Caso Libia, dai migranti al petrolio: crescono i rischi per l'Italia

Lunedì 3 Settembre 2018 di Marco Ventura
Morti, razzi, milizie l'un contro l'altra armate, clan che si contendono terre e traffici, pizzi travestiti da balzelli e cambi di casacca non da un giorno all'altro ma da mezzogiorno alle tre del pomeriggio. La Libia è spaccata in tre (Tripolitania, Cirenaica e Fezzan) ma anche in dieci, venti, duecento, perché ogni milizia ha il suo feudo. Il precipitare della situazione significa per l'Italia «una voragine, un gigantesco buco nero che si apre di fronte a noi», dice il presidente del Cesi, Andrea Margelletti. «La stabilità della Libia è un nostro interesse strategico nazionale, perché la Libia è un po' il nostro Messico».

LA POSTA
In Libia si gioca la regolazione dei flussi di migranti, come dimostra l'esaurirsi degli sbarchi con la luna di miele Berlusconi-Gheddafi. E c'è potenzialmente anche un'emergenza energetica.
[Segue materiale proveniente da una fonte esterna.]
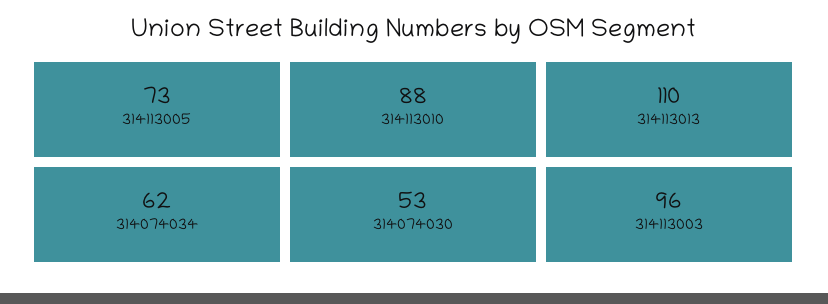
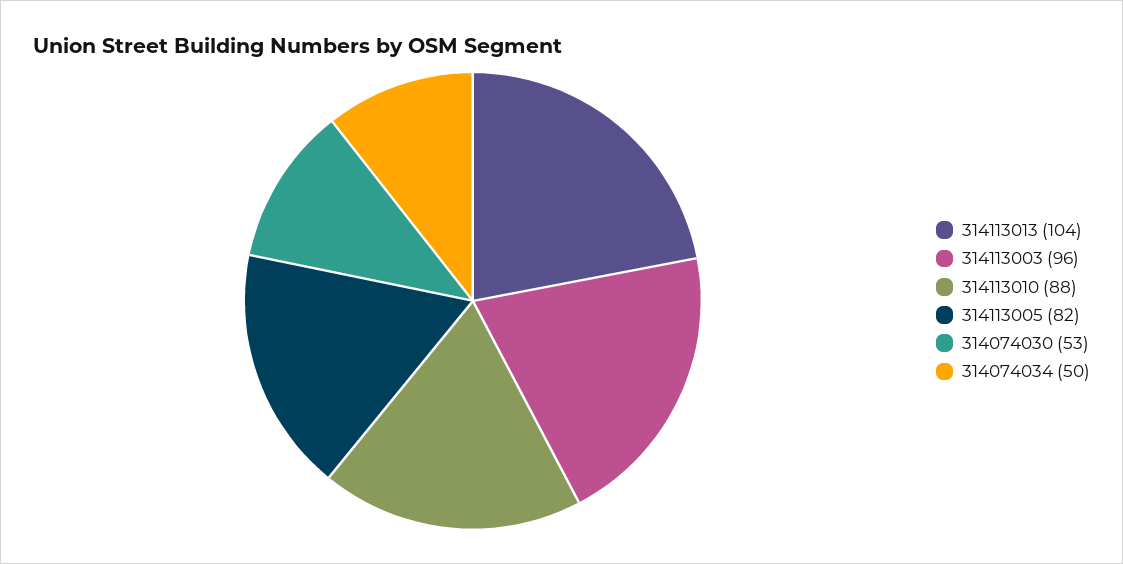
  {
-   "314113005": 73,
+   "314113005": 82,
    "314113010": 88,
-   "314113013": 110,
+   "314113013": 104,
-   "314074034": 62,
+   "314074034": 50,
    "314074030": 53,
    "314113003": 96
  }

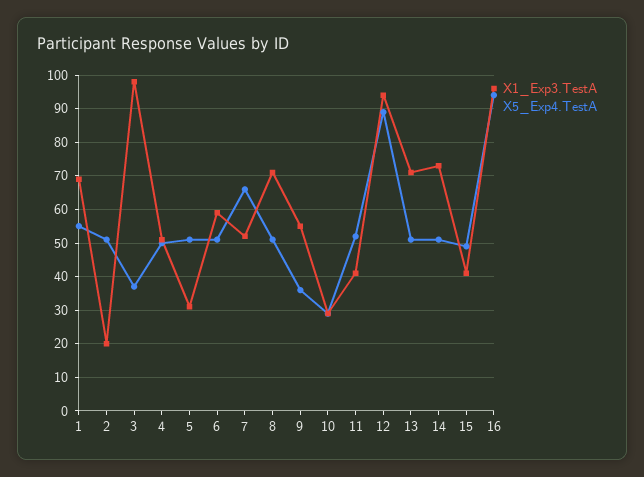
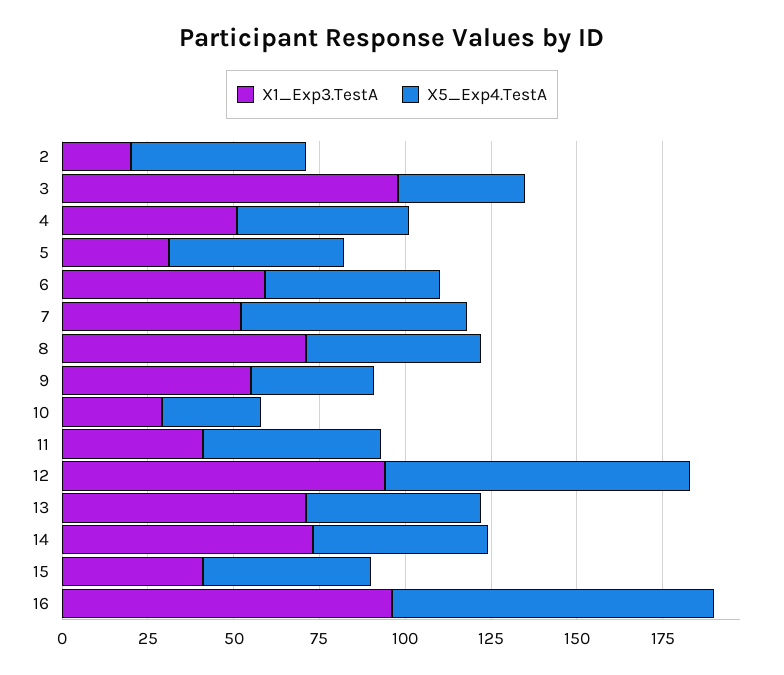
  {
    "X1_Exp3.TestA": {
-     "1": 70,
      "2": 20,
      "3": 100,
      "4": 50,
      "5": 30,
      "6": 60,
      "7": 50,
      "8": 70,
      "9": 55,
      "10": 30,
      "11": 40,
      "12": 95,
      "13": 70,
      "14": 75,
      "15": 40,
      "16": 95
    },
    "X5_Exp4.TestA": {
-     "1": 55,
      "2": 50,
      "3": 35,
      "4": 50,
      "5": 50,
      "6": 50,
      "7": 65,
      "8": 50,
      "9": 35,
      "10": 30,
      "11": 50,
      "12": 90,
      "13": 50,
      "14": 50,
      "15": 50,
      "16": 95
    }
  }

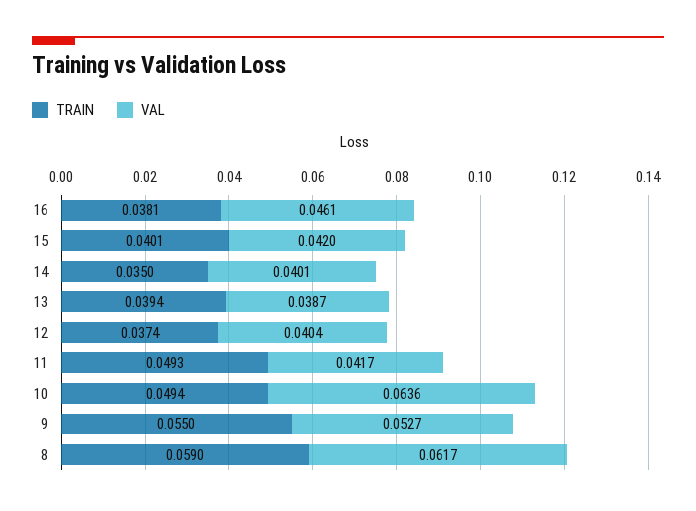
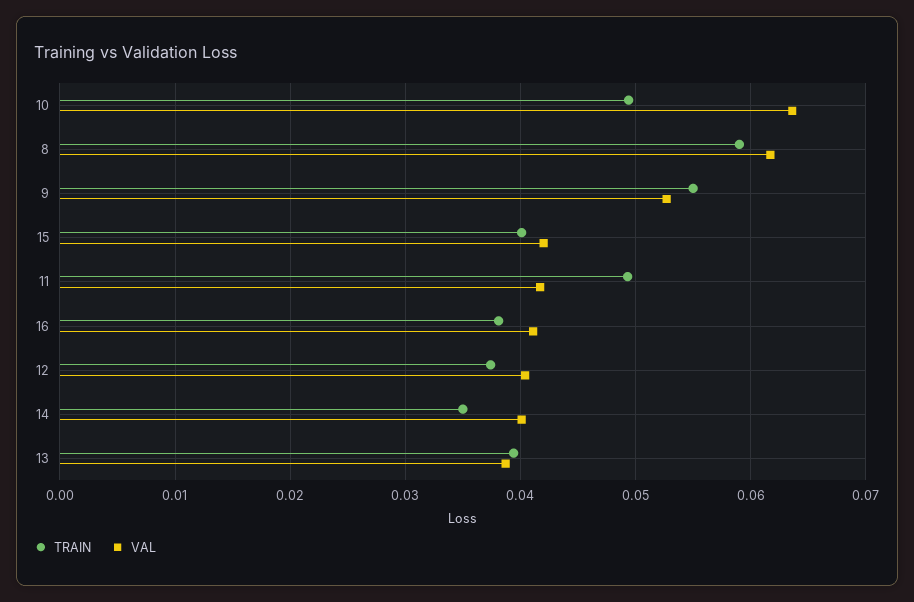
  {
    "TRAIN": {
      "16": 0.0381,
      "15": 0.0401,
      "14": 0.035,
      "13": 0.0394,
      "12": 0.0374,
      "11": 0.0493,
      "10": 0.0494,
      "9": 0.055,
      "8": 0.059
    },
    "VAL": {
-     "16": 0.0461,
+     "16": 0.041,
      "15": 0.042,
      "14": 0.0401,
      "13": 0.0387,
      "12": 0.0404,
      "11": 0.0417,
      "10": 0.0636,
      "9": 0.0527,
      "8": 0.0617
    }
  }

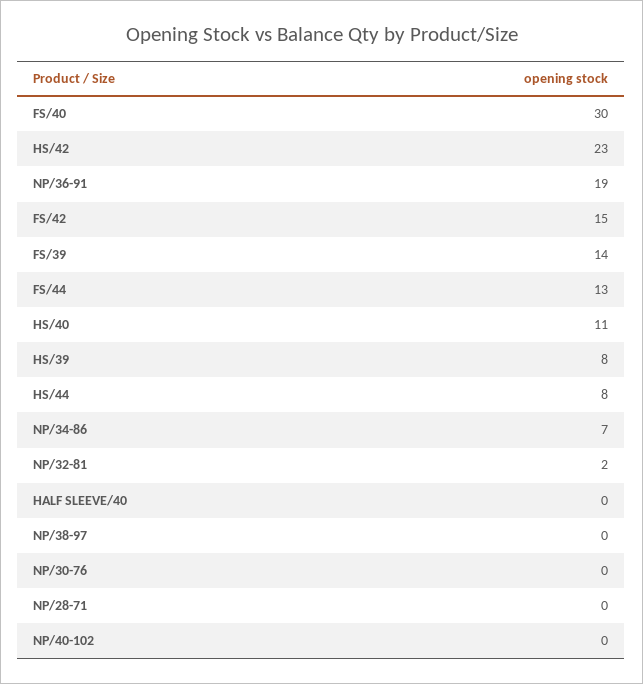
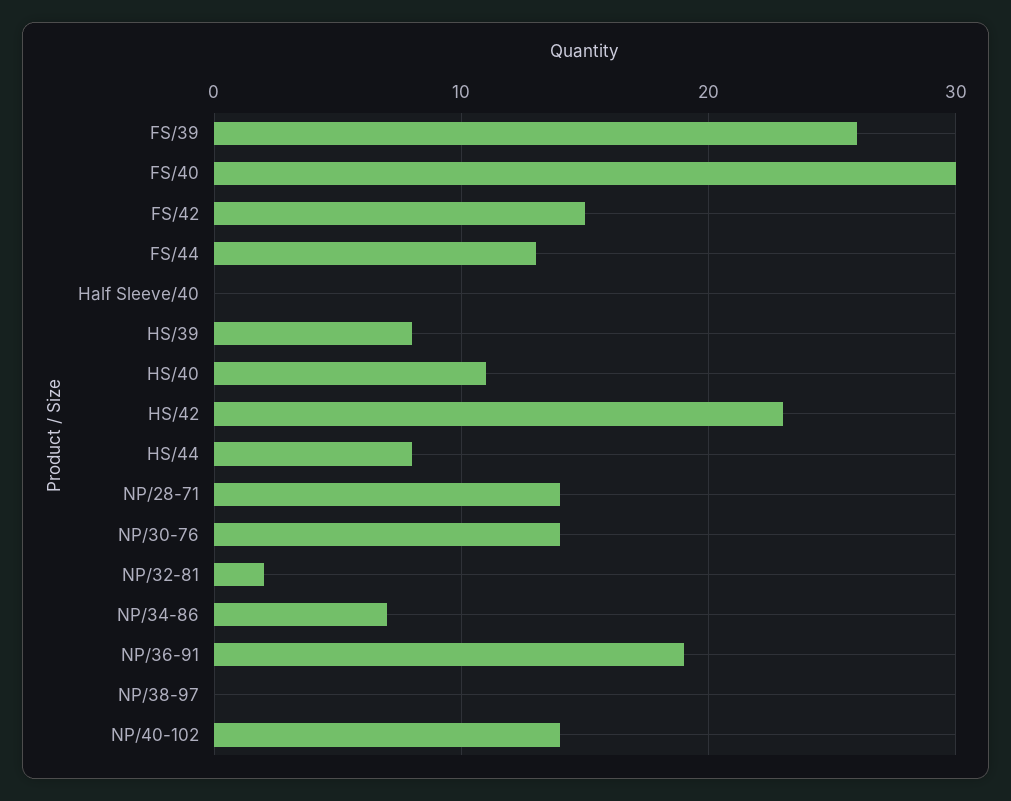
  {
    "FS/40": 30,
    "HS/42": 23,
    "NP/36-91": 19,
    "FS/42": 15,
-   "FS/39": 14,
+   "FS/39": 26,
    "FS/44": 13,
    "HS/40": 11,
    "HS/39": 8,
    "HS/44": 8,
    "NP/34-86": 7,
    "NP/32-81": 2,
    "HALF SLEEVE/40": 0,
    "NP/38-97": 0,
-   "NP/30-76": 0,
+   "NP/30-76": 14,
-   "NP/28-71": 0,
+   "NP/28-71": 14,
-   "NP/40-102": 0
+   "NP/40-102": 14
  }

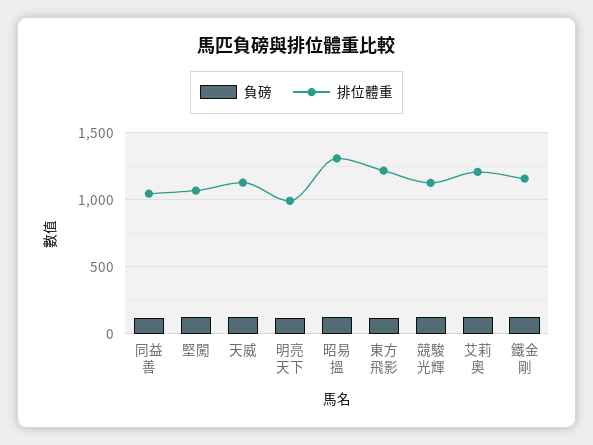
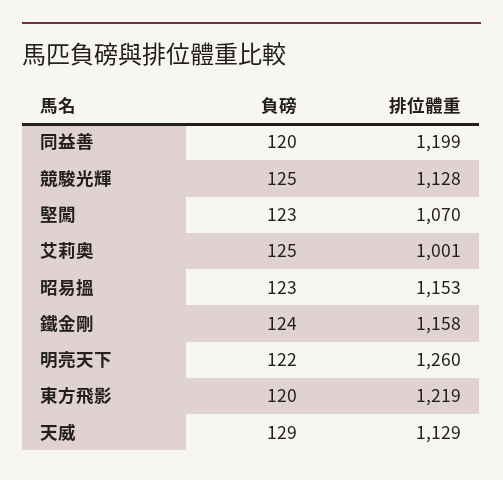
  {
    "負磅": {
      "同益善": 120,
      "堅闖": 123,
      "天威": 129,
      "明亮天下": 122,
      "昭易搵": 123,
      "東方飛影": 120,
      "競駿光輝": 125,
      "艾莉奧": 125,
      "鐵金剛": 124
    },
    "排位體重": {
-     "同益善": 1050,
+     "同益善": 1199,
      "堅闖": 1070,
      "天威": 1129,
-     "明亮天下": 1000,
+     "明亮天下": 1260,
-     "昭易搵": 1300,
+     "昭易搵": 1153,
      "東方飛影": 1219,
      "競駿光輝": 1128,
-     "艾莉奧": 1200,
+     "艾莉奧": 1001,
      "鐵金剛": 1158
    }
  }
Tempo fa Alessandro Pansa, direttore del Dis, cioè della struttura di Palazzo Chigi che coordina i servizi, spiegò che «la crescita del fabbisogno europeo di gas naturale e la prossimità geografica a importanti mercati di destinazione continuano a rendere la Libia, che non è più il nostro primo fornitore di petrolio ma ci garantisce il 10 per cento del nostro consumo di metano, un importante asset geo-strategico, anche in chiave prospettica». E poi, l'Eni resta «la principale società petrolifera internazionale attiva in Libia». La strategia africana dell'Italia dipende dalla pax libica e implica il successo o la disfatta della nostra politica estera e di difesa, ormai tutta focalizzata sul Mediterraneo come ponte naturale (ancora Pansa) che «unisce l'area con il più alto numero di migranti, 76 milioni in Europa, due in più che negli Stati Uniti secondo i dati del 2015, al corridoio continentale fra il Golfo di Guinea e il Golfo di Aden». La Libia significa Mediterraneo, Africa, ossia la direttiva geo-strategica degli ultimi ministri della Difesa fino all'attuale, Elisabetta Trenta, ma significa anche il cuore della politica estera illustrata dal premier Giuseppe Conte alla Casa Bianca.

LE INTESE
A Donald Trump, che ha dato il suo appoggio alla leadership italiana in Libia. A Misurata, che non è Tripoli ma può essere contagiata dai disordini, c'è il nostro ospedale da campo dell'operazione Ippocrate con circa 300 uomini. La perdita di controllo di Tripoli potrebbe però indurre gruppi armati islamici del Sud, secondo Margelletti, a marciare verso la capitale. E per alcuni la Settima Brigata, la milizia Al Kani di Tarhuna, 65 chilometri a sud di Tripoli, sfida il capo del governo di concordia nazionale, al-Serraj, da quinta colonna del generale Haftar. Decine di bande sono sul piede di guerra, ma neppure le potenti milizie di Zintan e Misurata hanno la forza sufficiente per imporre la legge a Tripoli.

LA POLITICA
Politicamente l'Italia ha puntato su al-Serraj, premier debole riconosciuto dall'Onu e, ufficialmente, dall'Unione Europea. Lo abbiamo aiutato con l'intelligence e con mezzi economici, abbiamo pure riaperto la nostra ambasciata a Tripoli (unici tra gli occidentali) mancata sabato per pochi metri da un razzo. La Francia però gioca in proprio e punta su Haftar, sia pur privo di qualsiasi investitura legale. E ha versato benzina sul fuoco, non contenta di aver voluto la disastrosa guerra per abbattere Gheddafi. Infine, il caos in Libia chiude le porte al rilancio dell'interscambio italo-libico che era di oltre 12 miliardi di euro nel 2010, un anno prima della guerra, e oggi ne vale circa quattro. Il fatto è che in Libia le milizie sono sensibili solo alla forza dei soldi e delle armi. La diplomazia non basta.